=== READING TEXT ===
a) Mobile hairdressers who predominately offer services in different locations outside of a salon type environment (this does not include where such services are rendered to clients in relation to specific and important events, such as weddings); and
b) Businesses that offer hairdressing and/or beauty services to the public from residential premises.”
[4] The two types of businesses identified in sub-paragraphs (a) and (b) of Rule 5A would, but for Rule 5A, be eligible to be members of the Association under Rule 5. It is apparent therefore that the effect of the grant of consent to the deletion of Rule 5A would be to render those two types of businesses - which can generally be described as mobile hairdressers, and home-based hairdressing and beauty services businesses - eligible to be members of the Association. The Association has identified the reason for this alteration to its eligibility rules as being that increases in business costs have led to a shift from commercial premises to residential areas, so that alteration would effectively allow for it to accommodate the changing circumstances of its members.
[5] Notice of the Association’s application was published in the Commonwealth of Australia Gazette Notices on 21 January 2014. There were no objections received.
=== DATASET EXCERPTS ===
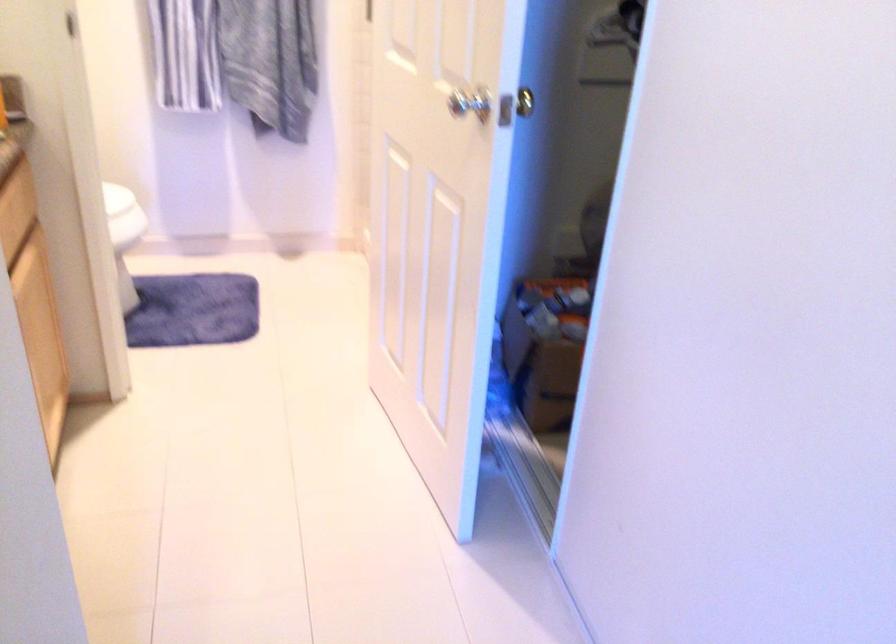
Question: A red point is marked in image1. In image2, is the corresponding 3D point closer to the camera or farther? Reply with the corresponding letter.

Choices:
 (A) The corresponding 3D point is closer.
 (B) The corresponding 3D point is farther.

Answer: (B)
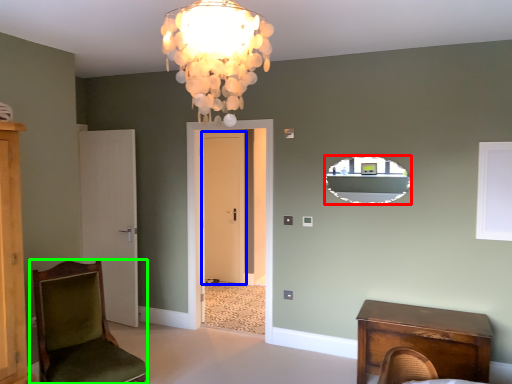
Question: Based on their relative distances, which object is nearer to mirror (highlighted by a red box)? Choose from door (highlighted by a blue box) and chair (highlighted by a green box).

Choices:
 (A) door
 (B) chair

Answer: (B)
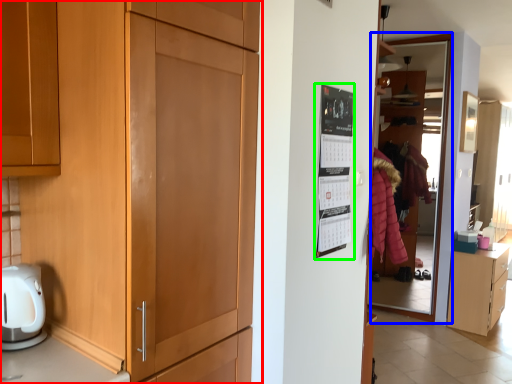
===
→ **WHAT YOU NEED TO DO**
Please state, from the text on the Association's membership rule change, the date its application notice appeared in the Commonwealth of Australia Gazette Notices.

→ **WRITTEN SOLUTION**
21 January 2014.